- _Work task_
Reproduce the listing text below, from the line containing "VIDEO : Jennifer Lawrence" through the line containing "Меркурий в Скорпионе", with both of those lines included. Leave the pictures out of your answer.

- _Items listed in a dataset_
▼▼▼

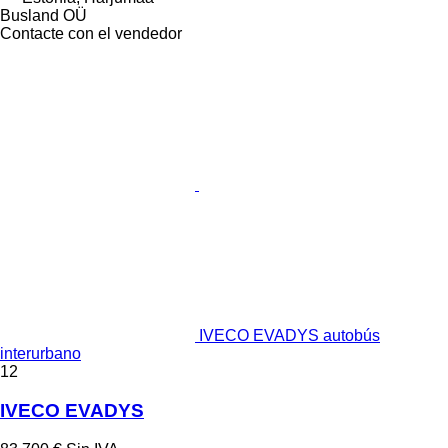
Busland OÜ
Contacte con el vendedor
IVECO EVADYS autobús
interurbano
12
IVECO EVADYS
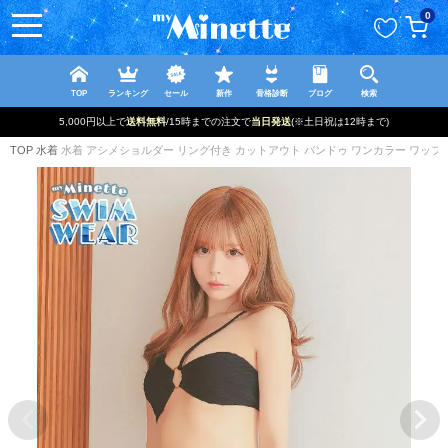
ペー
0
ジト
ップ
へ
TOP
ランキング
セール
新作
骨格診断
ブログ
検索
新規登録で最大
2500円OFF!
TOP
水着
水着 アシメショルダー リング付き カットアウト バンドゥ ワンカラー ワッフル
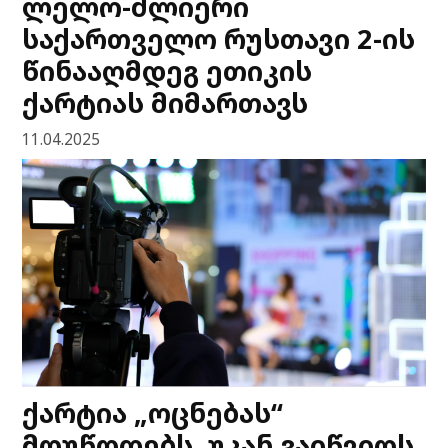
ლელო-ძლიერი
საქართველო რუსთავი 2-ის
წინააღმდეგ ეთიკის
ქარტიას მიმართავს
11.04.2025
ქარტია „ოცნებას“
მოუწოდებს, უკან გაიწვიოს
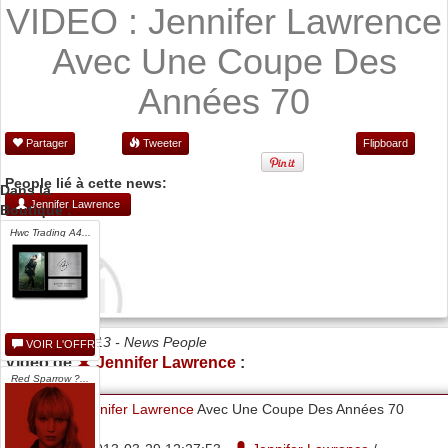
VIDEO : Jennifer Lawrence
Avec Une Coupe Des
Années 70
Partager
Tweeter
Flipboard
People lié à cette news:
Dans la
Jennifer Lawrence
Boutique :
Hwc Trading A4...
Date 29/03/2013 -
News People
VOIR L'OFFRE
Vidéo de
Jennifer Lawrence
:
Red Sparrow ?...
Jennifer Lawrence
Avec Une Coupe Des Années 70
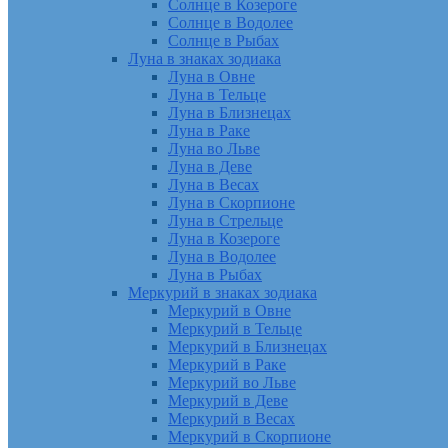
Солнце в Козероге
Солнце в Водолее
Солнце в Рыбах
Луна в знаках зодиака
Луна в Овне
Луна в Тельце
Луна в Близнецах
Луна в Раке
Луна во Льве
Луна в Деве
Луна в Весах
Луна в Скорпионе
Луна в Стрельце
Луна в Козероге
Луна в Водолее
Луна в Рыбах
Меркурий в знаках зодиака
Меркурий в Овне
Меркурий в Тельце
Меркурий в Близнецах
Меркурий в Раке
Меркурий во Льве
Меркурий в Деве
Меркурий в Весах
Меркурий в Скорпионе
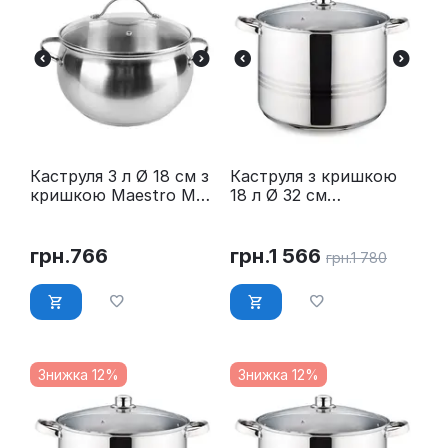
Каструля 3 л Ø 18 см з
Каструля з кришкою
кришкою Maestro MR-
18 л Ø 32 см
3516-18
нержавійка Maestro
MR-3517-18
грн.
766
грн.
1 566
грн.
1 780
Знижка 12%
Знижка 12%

▲▲▲
▼▼▼

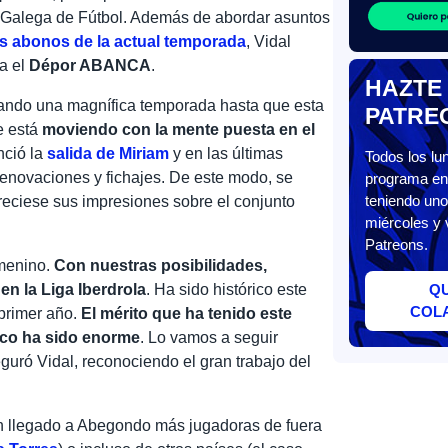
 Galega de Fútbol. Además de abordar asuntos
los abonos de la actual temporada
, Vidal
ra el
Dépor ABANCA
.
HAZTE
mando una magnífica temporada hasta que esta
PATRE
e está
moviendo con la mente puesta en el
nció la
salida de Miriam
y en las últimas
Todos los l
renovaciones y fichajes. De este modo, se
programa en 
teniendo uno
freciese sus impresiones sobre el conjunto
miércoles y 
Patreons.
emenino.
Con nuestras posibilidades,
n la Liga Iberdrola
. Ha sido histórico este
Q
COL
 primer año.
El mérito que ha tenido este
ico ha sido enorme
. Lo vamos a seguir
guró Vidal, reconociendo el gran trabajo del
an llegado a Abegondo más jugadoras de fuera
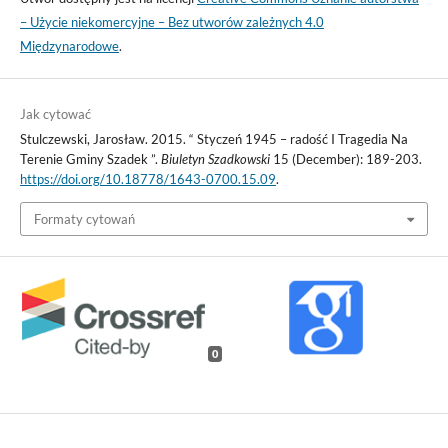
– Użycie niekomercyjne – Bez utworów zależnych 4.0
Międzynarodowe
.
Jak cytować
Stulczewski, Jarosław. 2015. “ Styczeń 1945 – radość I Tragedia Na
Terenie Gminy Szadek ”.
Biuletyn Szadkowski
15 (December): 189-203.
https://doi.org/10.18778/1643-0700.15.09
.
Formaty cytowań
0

▲▲▲

- _Answer space_
VIDEO : Jennifer Lawrence
Avec Une Coupe Des
Années 70
Partager
Tweeter
Flipboard
People lié à cette news:
Dans la
Jennifer Lawrence
Boutique :
Hwc Trading A4...
Date 29/03/2013 -
News People
VOIR L'OFFRE
Vidéo de
Jennifer Lawrence
:
Red Sparrow ?...
Jennifer Lawrence
Avec Une Coupe Des Années 70
Солнце в Козероге
Солнце в Водолее
Солнце в Рыбах
Луна в знаках зодиака
Луна в Овне
Луна в Тельце
Луна в Близнецах
Луна в Раке
Луна во Льве
Луна в Деве
Луна в Весах
Луна в Скорпионе
Луна в Стрельце
Луна в Козероге
Луна в Водолее
Луна в Рыбах
Меркурий в знаках зодиака
Меркурий в Овне
Меркурий в Тельце
Меркурий в Близнецах
Меркурий в Раке
Меркурий во Льве
Меркурий в Деве
Меркурий в Весах
Меркурий в Скорпионе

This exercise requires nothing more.